====== Study material

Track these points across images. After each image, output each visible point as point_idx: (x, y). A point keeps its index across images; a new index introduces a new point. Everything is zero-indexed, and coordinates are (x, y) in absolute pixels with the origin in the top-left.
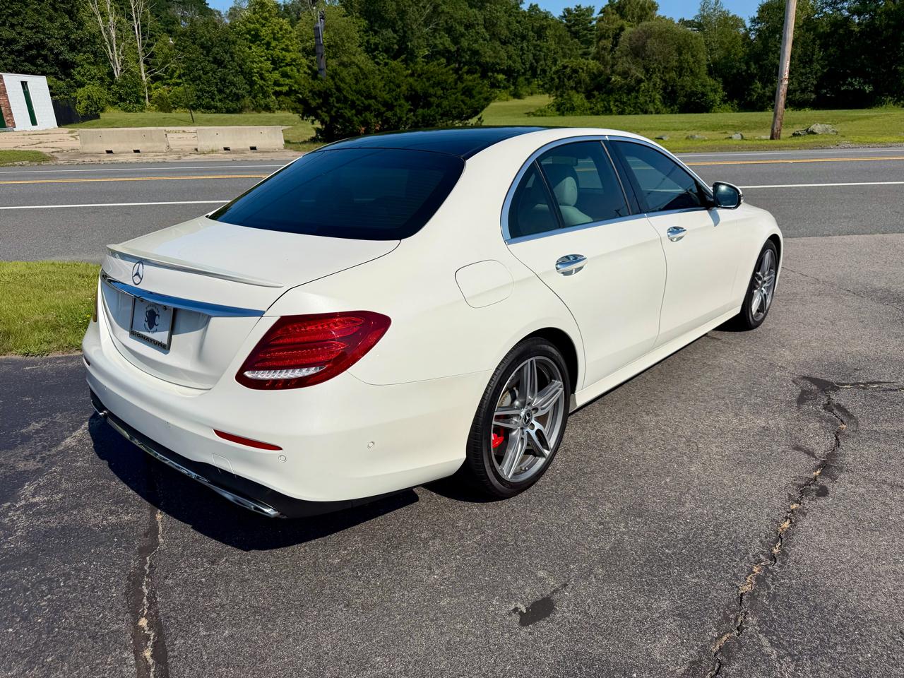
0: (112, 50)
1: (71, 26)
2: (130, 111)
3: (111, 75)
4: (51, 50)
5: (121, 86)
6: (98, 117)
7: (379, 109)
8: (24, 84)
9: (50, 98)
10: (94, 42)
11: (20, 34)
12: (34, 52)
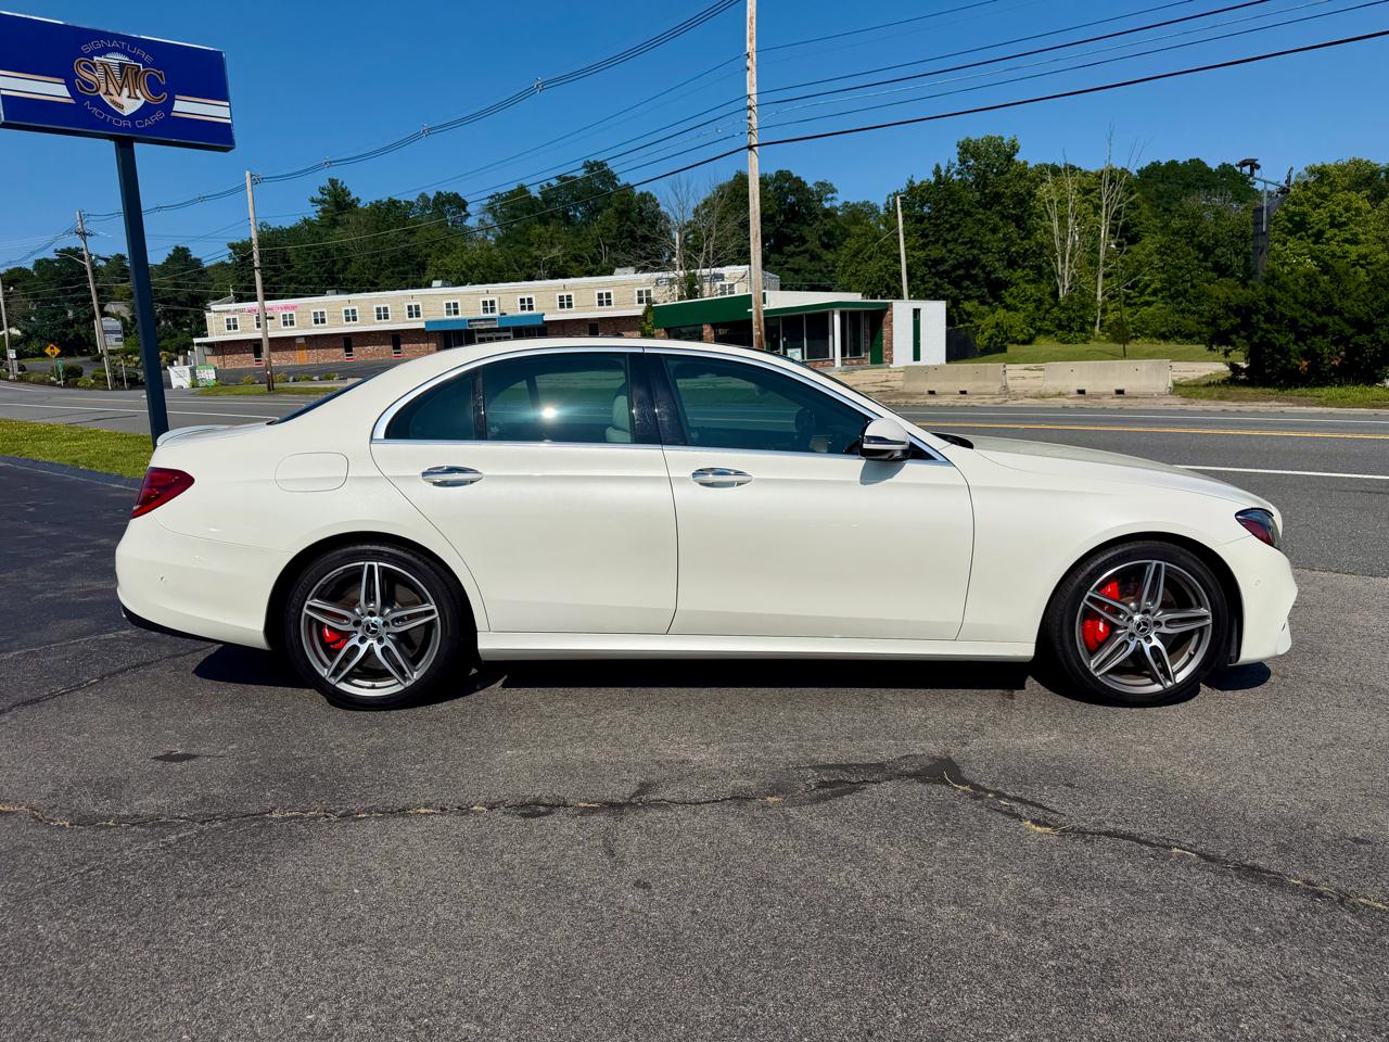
0: (1063, 262)
1: (1015, 235)
2: (1069, 342)
3: (1055, 294)
4: (983, 267)
5: (1064, 309)
6: (1004, 350)
7: (1341, 332)
8: (916, 312)
9: (945, 327)
10: (1041, 253)
11: (950, 252)
12: (961, 272)
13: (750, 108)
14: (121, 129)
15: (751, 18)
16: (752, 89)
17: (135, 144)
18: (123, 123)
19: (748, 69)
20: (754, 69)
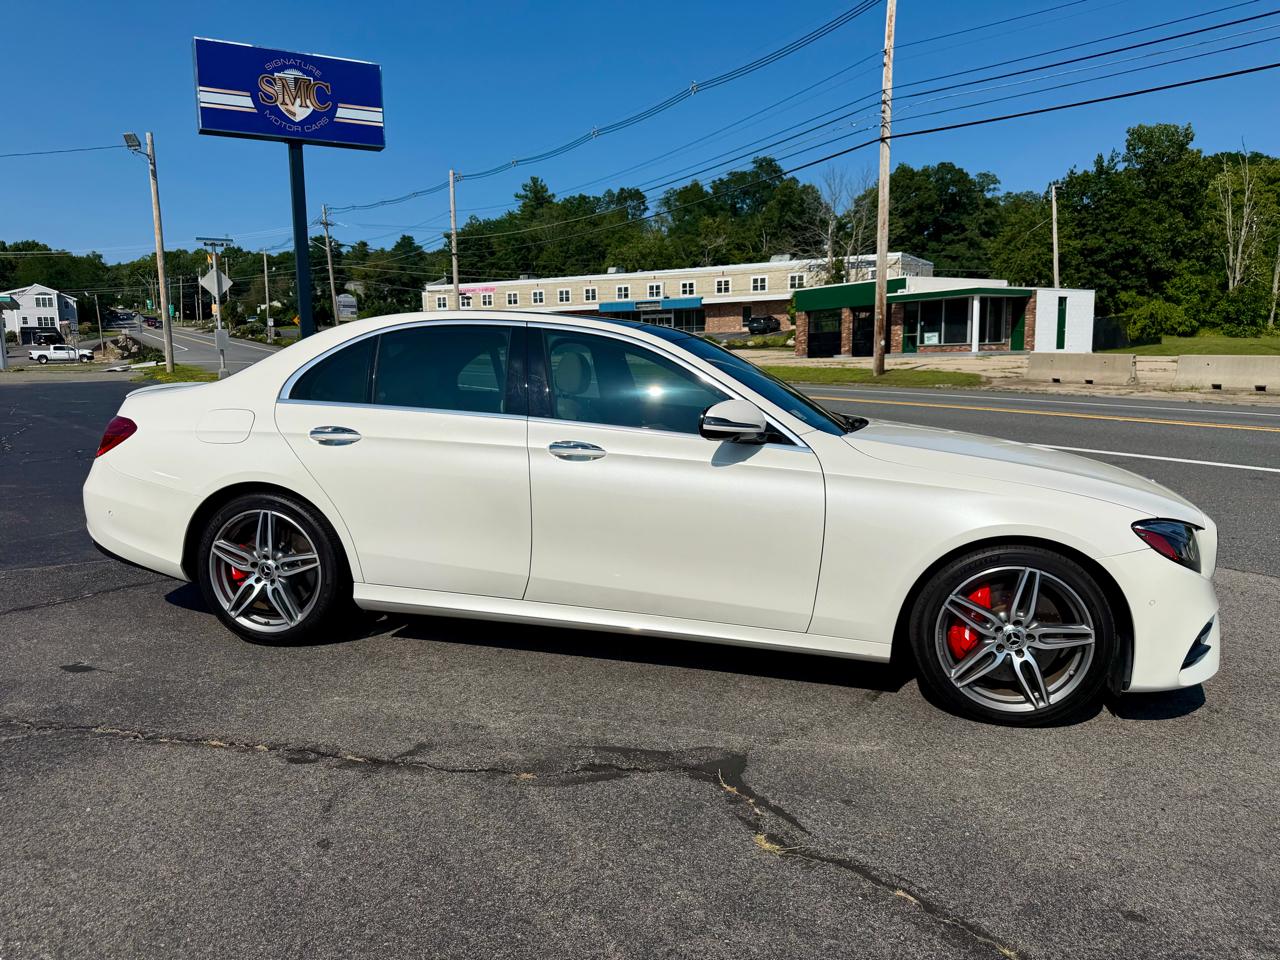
0: (1236, 252)
1: (1182, 225)
2: (1236, 336)
3: (1224, 286)
4: (1144, 257)
5: (1233, 301)
6: (1158, 341)
8: (1062, 301)
9: (1093, 316)
10: (1211, 243)
11: (1109, 241)
12: (1120, 262)
13: (884, 102)
14: (293, 133)
15: (891, 16)
16: (887, 84)
17: (305, 147)
18: (295, 128)
19: (885, 65)
20: (891, 66)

============

Keep the pictures out, and write out the rest of the data above word for word.

Response to this exercise
Track these points across images. After each image, output each visible point as point_idx: (x, y). A point keeps its index across images; a new index introduces a new point. Everything is zero-indexed, and coordinates are (x, y) in absolute pixels with the origin in the top-left.
0: (112, 50)
1: (71, 26)
2: (130, 111)
3: (111, 75)
4: (51, 50)
5: (121, 86)
6: (98, 117)
7: (379, 109)
8: (24, 84)
9: (50, 98)
10: (94, 42)
11: (20, 34)
12: (34, 52)
0: (1063, 262)
1: (1015, 235)
2: (1069, 342)
3: (1055, 294)
4: (983, 267)
5: (1064, 309)
6: (1004, 350)
7: (1341, 332)
8: (916, 312)
9: (945, 327)
10: (1041, 253)
11: (950, 252)
12: (961, 272)
13: (750, 108)
14: (121, 129)
15: (751, 18)
16: (752, 89)
17: (135, 144)
18: (123, 123)
19: (748, 69)
20: (754, 69)
0: (1236, 252)
1: (1182, 225)
2: (1236, 336)
3: (1224, 286)
4: (1144, 257)
5: (1233, 301)
6: (1158, 341)
8: (1062, 301)
9: (1093, 316)
10: (1211, 243)
11: (1109, 241)
12: (1120, 262)
13: (884, 102)
14: (293, 133)
15: (891, 16)
16: (887, 84)
17: (305, 147)
18: (295, 128)
19: (885, 65)
20: (891, 66)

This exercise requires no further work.